While the story of Hauser’s conversion to the Spanish tradition as it is usually told places the emphasis on what he learned from these great Spanish luthiers, little attention has been paid to what Hauser himself contributed by way of the German tradition he inherited by birth. Hauser was himself the son of a luthier, Josef Hauser (1854-1939), and attended the State School for Violin Making in Mittenwald as a youth. To become a luthier, one had to pass a state exam which covered all aspects of the luthier’s art, and Hauser’s examination master was Johann Otto Haslvanter, a famous guitar and zither maker in Munich. While Hermann started his career by building zithers by 1905 he was also making guitars shortly afterwards, largely based on the Viennese models – particularly of Stauffer.
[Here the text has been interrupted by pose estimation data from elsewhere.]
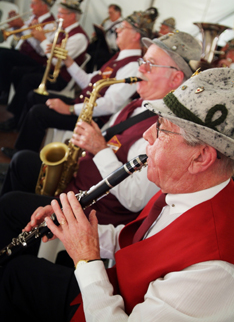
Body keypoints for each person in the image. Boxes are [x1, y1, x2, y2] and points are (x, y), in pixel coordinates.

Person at [1, 66, 234, 321]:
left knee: (16, 278)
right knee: (15, 272)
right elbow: (135, 240)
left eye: (161, 128)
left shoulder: (215, 271)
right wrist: (77, 230)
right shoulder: (186, 188)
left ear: (200, 157)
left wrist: (87, 260)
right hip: (110, 286)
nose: (147, 135)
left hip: (106, 304)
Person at [0, 31, 201, 255]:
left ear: (176, 79)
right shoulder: (138, 103)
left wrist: (99, 149)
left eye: (151, 64)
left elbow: (134, 199)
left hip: (93, 211)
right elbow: (110, 136)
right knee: (21, 162)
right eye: (143, 61)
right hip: (78, 186)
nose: (140, 69)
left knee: (10, 204)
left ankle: (13, 258)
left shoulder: (167, 131)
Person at [0, 7, 159, 157]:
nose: (117, 30)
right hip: (83, 106)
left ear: (135, 36)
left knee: (38, 113)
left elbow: (110, 104)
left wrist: (69, 108)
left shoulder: (132, 66)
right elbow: (88, 81)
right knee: (33, 97)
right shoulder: (119, 57)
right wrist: (68, 61)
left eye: (122, 28)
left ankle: (23, 155)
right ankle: (23, 143)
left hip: (91, 119)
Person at [0, 0, 89, 132]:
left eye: (61, 13)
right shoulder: (61, 29)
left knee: (27, 80)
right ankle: (18, 111)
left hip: (60, 78)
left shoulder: (79, 37)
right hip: (48, 69)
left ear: (72, 16)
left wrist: (42, 38)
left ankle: (17, 120)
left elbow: (55, 60)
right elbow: (43, 51)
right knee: (18, 72)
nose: (58, 16)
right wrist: (35, 34)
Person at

By the time of Segovia’s and Llobet’s visit Hauser had established his own shop, and had developed an excellent reputation for his precise work building guitars, lutes, lyre-guitars, and historical reproductions. While justifiably Hauser’s reputation rests on some 250 instruments that he built between 1925 and 1952, he had by 1924 perhaps already made 250 guitars in the German tradition. Today, the Hauser I instruments most coveted by performers and collectors are those which clearly stand firm on the Torres design yet are imbued with the precision (in both craftsmanship and quality of tone) of Hauser’s “Teutonic engineering principles” to once again quote the famous and very apt words of Julian Bream.

The Hauser tradition has remained alive continuously to the present day, the torch being passed down through the descending generations, next of whom was Hermann Hauser II (1911-1988), another of the 20th centuries most important and gifted builders. His son, Hermann Hauser III (b.1958) is presently the living heir of the family tradition but is now ushering in the fifth generation: His daughter, Kathrin Hauser, completed her opus one this past year.